The boss smiled a relieved smile. “Good man.
That’s why we pay you.”
I still get that
feeling of being the dumbest guy in the room – even in my own house - when the
conversation ever turns to cooking, checking accounts, where the blender is
stored, laundry detergent, colleges for Lex jr. or just about any subject other
than what I had for lunch that day. I go
to church on Sunday and I know positively that, except for the kid picking his
nose and wiping the residue on the back his sister’s sweater, I’m the dumbest
guy in the building. I go to the
hardware store, and except for the old lady reading from a list prepared by her
son that includes something called soldering flux, I’m the idiot in the store.
I recently hired
a guy to seal my driveway. The guy was tattooed
and pierced in a way that can only be described as “freakish.” He talked like something out of Huck Fin. I was going to hire him for the summer just to
keep him around as an example of someone who knew less than I did. Then the conversation turned to blacktop and
blacktop sealants. The guy was an absolute
savant. While it was difficult to get
the guy to state his name clearly in conversation or offer an opinion on the
weather, when the conversation turned to blacktop you could not get him to stop
talking. So, after sealing the driveway,
I had to let him go.
That all prefaces
this simple statement: I am smarter than
Chuck Hagel. Chuck Hagel is like the
result of some weird science experiment that spliced the genes of Slip Mahoney,
Professor Erwin Corey and Hank Kimball. Need proof?
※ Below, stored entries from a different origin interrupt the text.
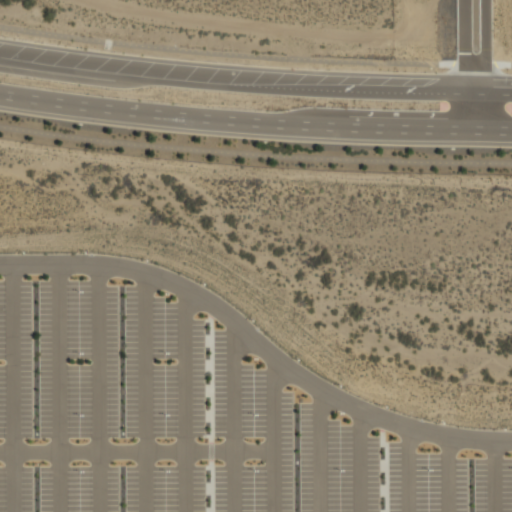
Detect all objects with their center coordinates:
road: (469, 32)
road: (255, 56)
road: (255, 75)
road: (255, 122)
road: (255, 155)
road: (256, 343)
road: (56, 357)
road: (99, 358)
road: (144, 361)
road: (184, 370)
road: (12, 387)
road: (233, 387)
parking lot: (190, 419)
road: (273, 433)
road: (322, 451)
road: (136, 452)
road: (364, 462)
road: (407, 469)
road: (449, 475)
road: (499, 477)
road: (185, 481)
road: (234, 481)
road: (57, 482)
road: (98, 482)
road: (145, 482)
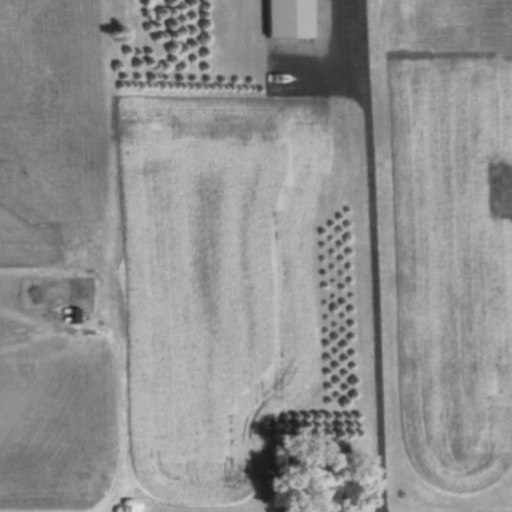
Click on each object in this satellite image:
building: (295, 18)
road: (378, 256)
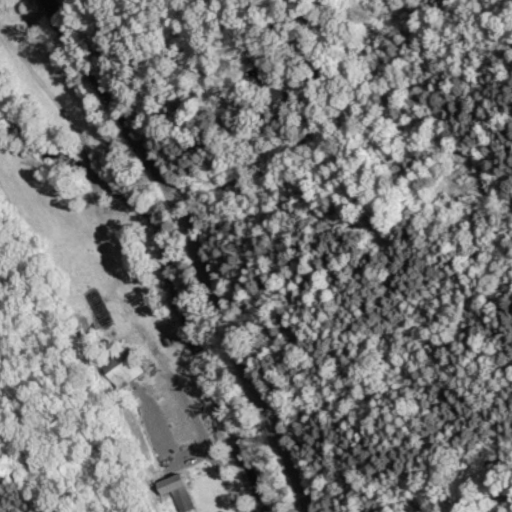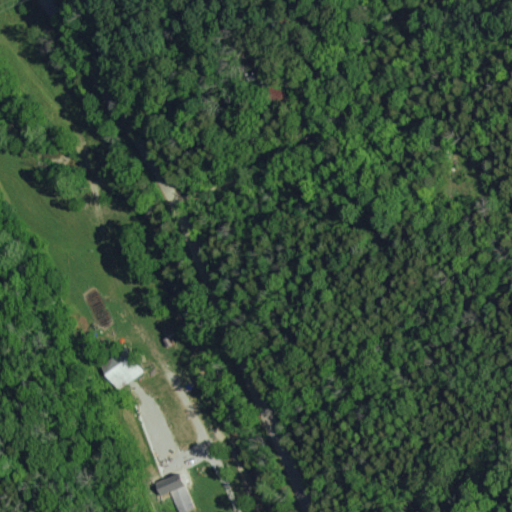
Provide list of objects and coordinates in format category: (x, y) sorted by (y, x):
road: (192, 245)
building: (178, 489)
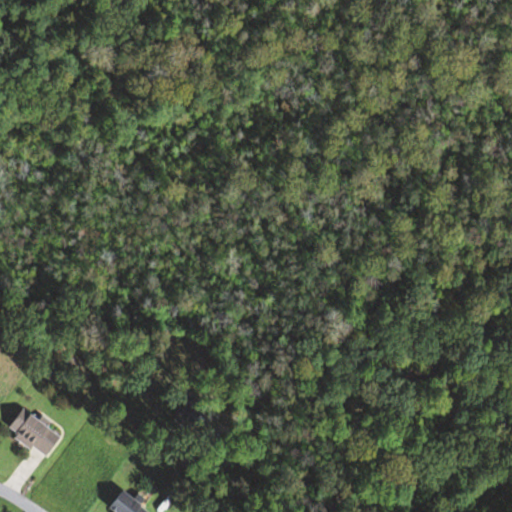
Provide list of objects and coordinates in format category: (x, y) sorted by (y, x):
building: (26, 433)
road: (20, 498)
building: (116, 503)
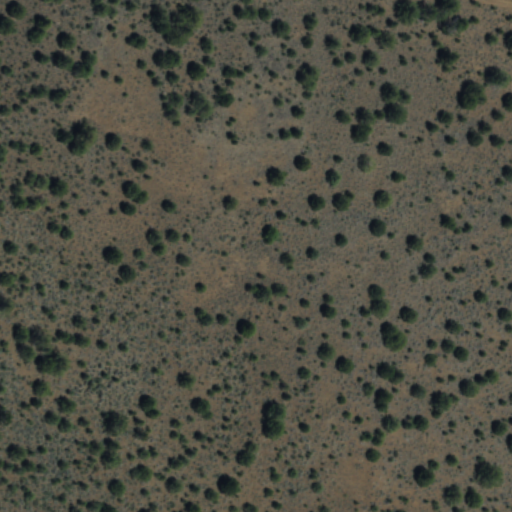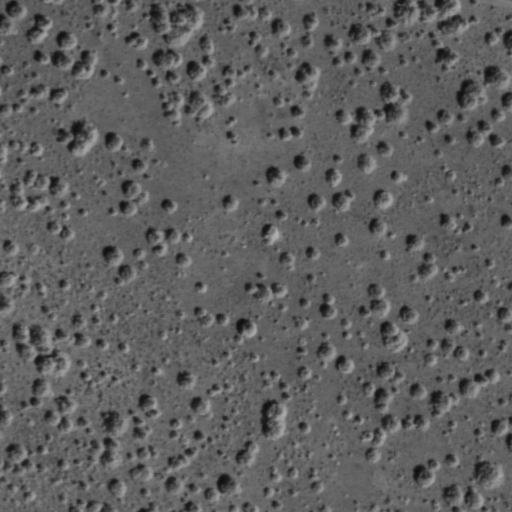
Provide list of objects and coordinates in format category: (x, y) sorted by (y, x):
road: (504, 0)
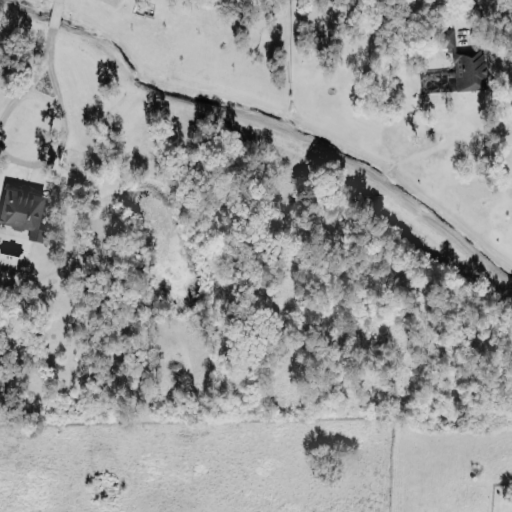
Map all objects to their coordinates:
road: (487, 27)
building: (463, 62)
road: (0, 145)
building: (22, 210)
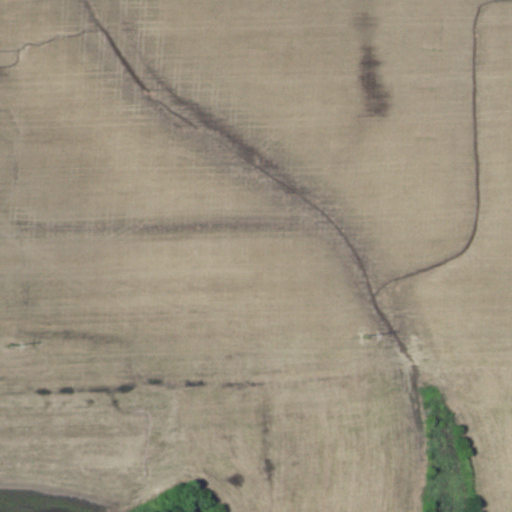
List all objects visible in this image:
crop: (254, 191)
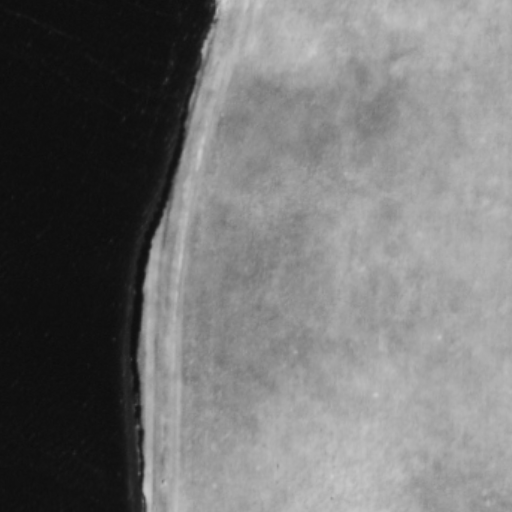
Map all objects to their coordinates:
road: (214, 51)
road: (161, 304)
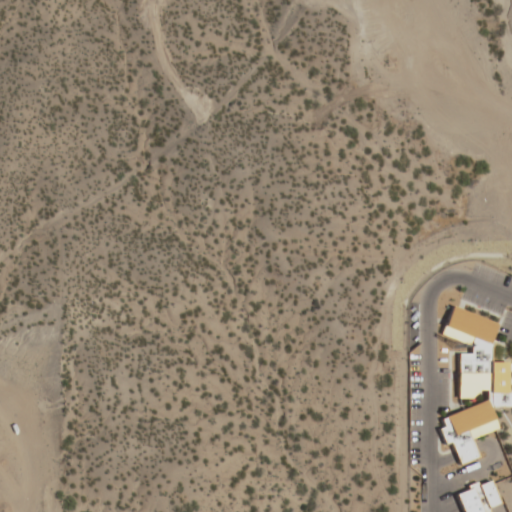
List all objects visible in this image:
road: (449, 65)
building: (474, 383)
building: (476, 498)
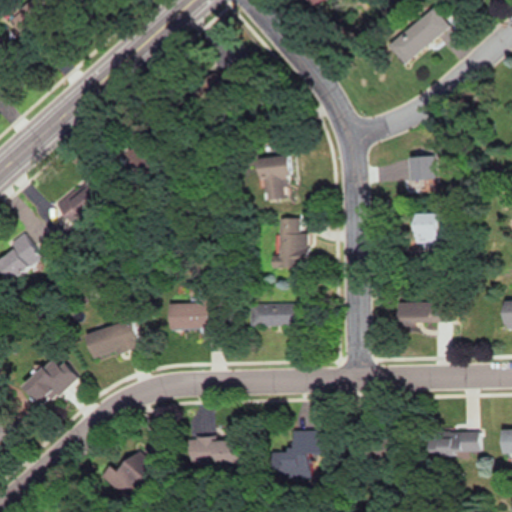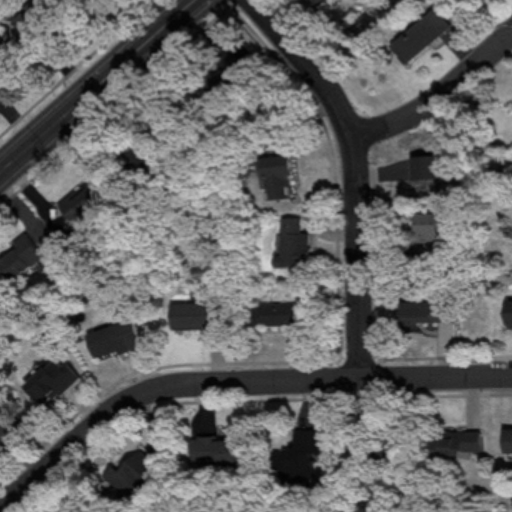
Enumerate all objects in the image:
building: (309, 1)
building: (421, 37)
road: (95, 84)
road: (436, 95)
road: (353, 170)
building: (275, 180)
building: (426, 234)
building: (290, 240)
building: (18, 256)
building: (423, 311)
building: (197, 312)
building: (281, 314)
building: (507, 319)
building: (113, 343)
road: (235, 380)
building: (48, 381)
building: (506, 438)
building: (456, 439)
building: (301, 448)
building: (69, 511)
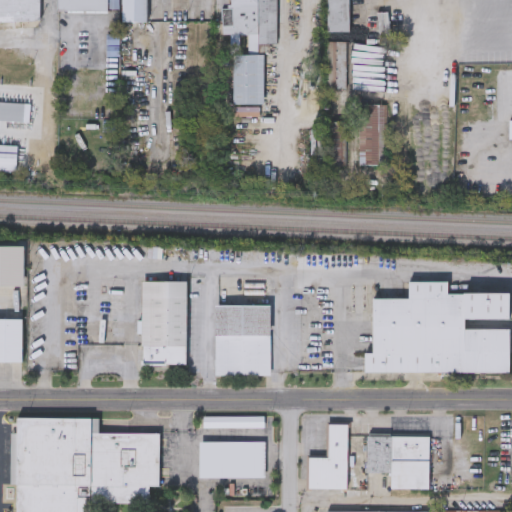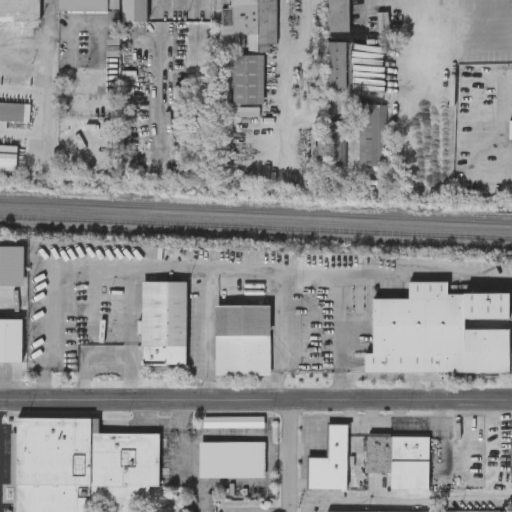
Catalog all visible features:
building: (83, 6)
building: (83, 7)
building: (20, 10)
building: (135, 11)
building: (20, 12)
building: (135, 12)
building: (339, 15)
building: (339, 16)
road: (492, 18)
building: (255, 21)
building: (256, 22)
building: (382, 28)
building: (382, 30)
building: (337, 64)
building: (338, 66)
building: (249, 79)
building: (249, 81)
building: (15, 111)
building: (15, 114)
building: (511, 129)
building: (370, 134)
building: (371, 136)
building: (8, 155)
building: (9, 158)
railway: (255, 209)
railway: (255, 225)
road: (220, 274)
road: (126, 322)
building: (164, 322)
building: (165, 323)
building: (243, 327)
building: (441, 332)
building: (442, 332)
road: (201, 336)
road: (280, 337)
road: (338, 337)
building: (243, 339)
building: (11, 340)
building: (11, 340)
road: (106, 367)
road: (256, 399)
road: (289, 456)
building: (401, 460)
building: (402, 461)
building: (332, 462)
building: (332, 462)
building: (81, 465)
building: (82, 465)
road: (400, 497)
road: (433, 505)
building: (372, 510)
building: (474, 510)
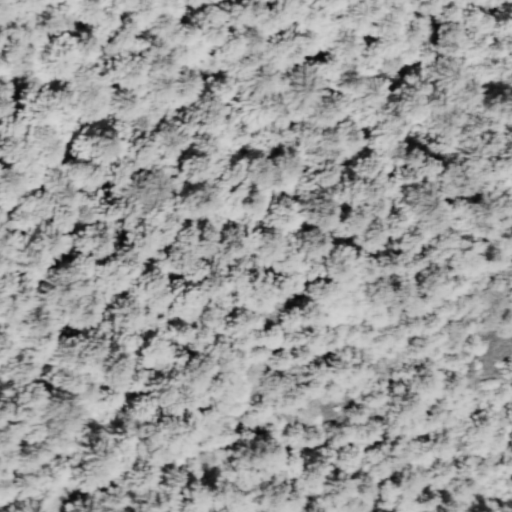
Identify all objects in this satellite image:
road: (294, 435)
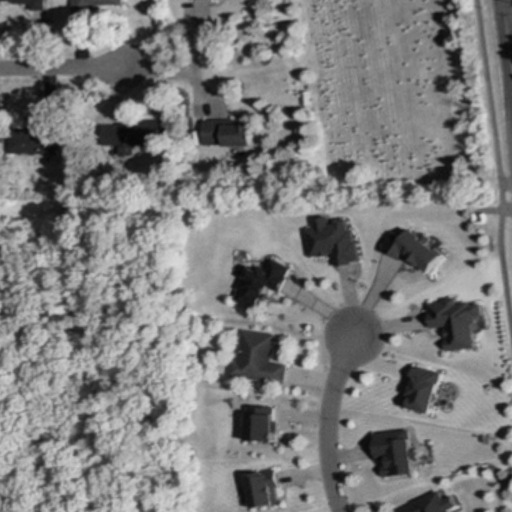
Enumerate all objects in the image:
building: (28, 4)
building: (28, 4)
building: (90, 4)
building: (91, 5)
road: (506, 35)
road: (59, 69)
road: (171, 75)
building: (225, 133)
building: (226, 134)
building: (127, 137)
building: (127, 138)
building: (34, 144)
building: (34, 144)
road: (498, 174)
road: (505, 215)
building: (333, 241)
building: (333, 242)
building: (415, 250)
building: (415, 250)
building: (260, 283)
building: (261, 283)
building: (456, 323)
building: (456, 323)
building: (257, 359)
building: (258, 360)
building: (423, 389)
building: (424, 390)
road: (319, 418)
building: (260, 424)
building: (261, 425)
building: (395, 453)
building: (395, 453)
building: (263, 489)
building: (263, 490)
building: (430, 504)
building: (429, 505)
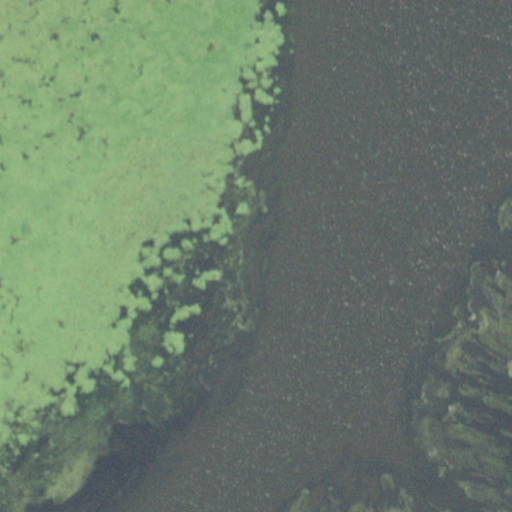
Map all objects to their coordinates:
river: (321, 281)
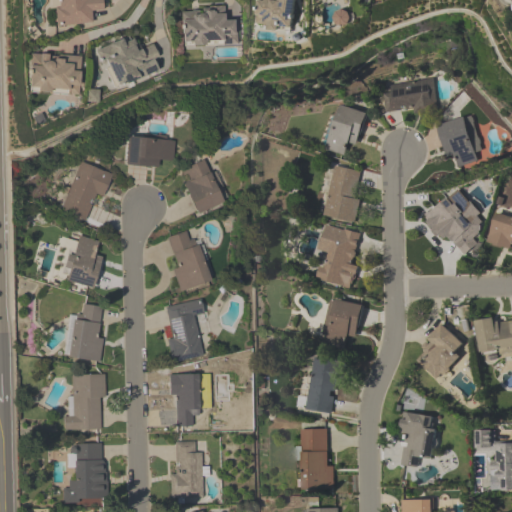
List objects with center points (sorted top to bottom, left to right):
building: (74, 12)
building: (277, 14)
building: (344, 18)
building: (206, 29)
road: (109, 31)
building: (128, 62)
building: (54, 75)
building: (410, 96)
building: (345, 131)
building: (461, 140)
building: (148, 151)
building: (201, 188)
building: (85, 190)
building: (341, 194)
building: (453, 227)
building: (500, 231)
building: (186, 260)
building: (342, 260)
building: (83, 262)
road: (452, 288)
building: (341, 325)
building: (185, 330)
road: (393, 333)
building: (84, 334)
building: (494, 337)
building: (441, 352)
road: (134, 357)
building: (322, 387)
building: (185, 398)
building: (85, 404)
building: (415, 437)
building: (417, 439)
building: (497, 459)
building: (314, 460)
building: (315, 460)
building: (496, 460)
building: (185, 471)
building: (186, 472)
building: (84, 473)
building: (87, 475)
road: (0, 504)
building: (415, 505)
building: (416, 505)
building: (320, 510)
building: (320, 510)
building: (198, 511)
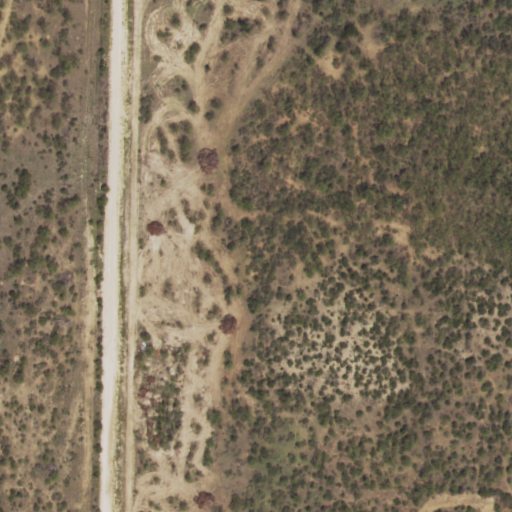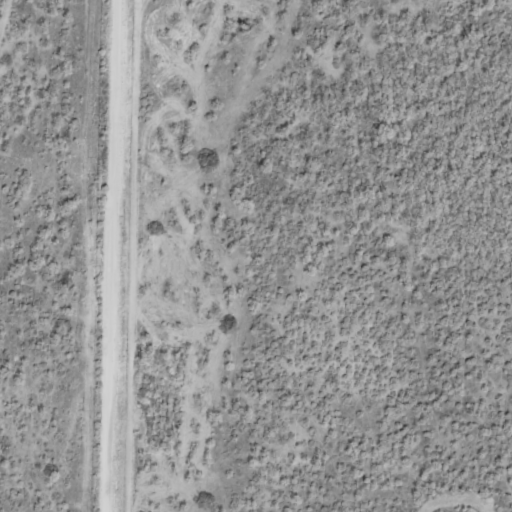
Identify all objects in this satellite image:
road: (112, 256)
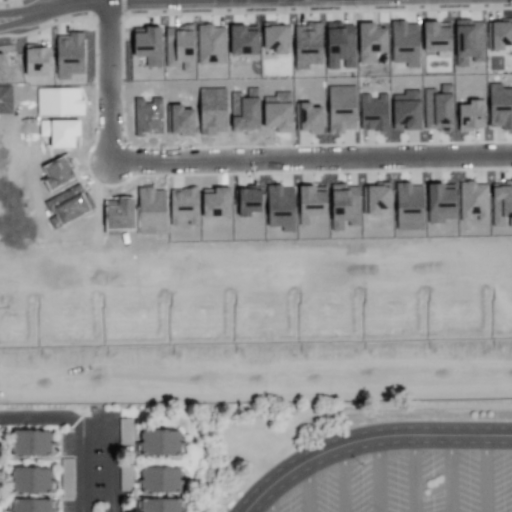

Try this glittering jewel of colossal idiocy:
“This operation, by the way, was a flawless
operation but the hostages were not there.”
That was Chuck
Box-O-Rocks Hagel yesterday on the Foley rescue operation. He followed that with, “I won the Powerball,
except for the 5 numbers I didn’t have.”
OK call me a
perfectionist, but if your rescue operation were a ship, the hostages not being
there seems like a Titanic like gash in the hull of that ship well below the
waterline and a pretty huge flaw. No
doubt ol’ Box-O-Rocks thinks that the Denver Bronco’s Super Bowl game-plan was
flawless – if Seattle
hadn’t scored so many points and the French Maginot Line was a sound military
theory – if the Germans had just cooperated by impaling themselves against it
instead of just going around it. I think
what Hagel meant to say was, “As always, our servicemen performed magnificently
in this effort.”
Here’s my
theory: The day the intelligence was
delivered to The Empty Suit it was, to use a Hagelism, flawless. The Empty Suit vacillated on the decision in order to endlessly
weigh the political consequences that might ensue. When the mission was finally given a go, the
intelligence was useless. As always with TES, a day late and 17 trillion dollars short.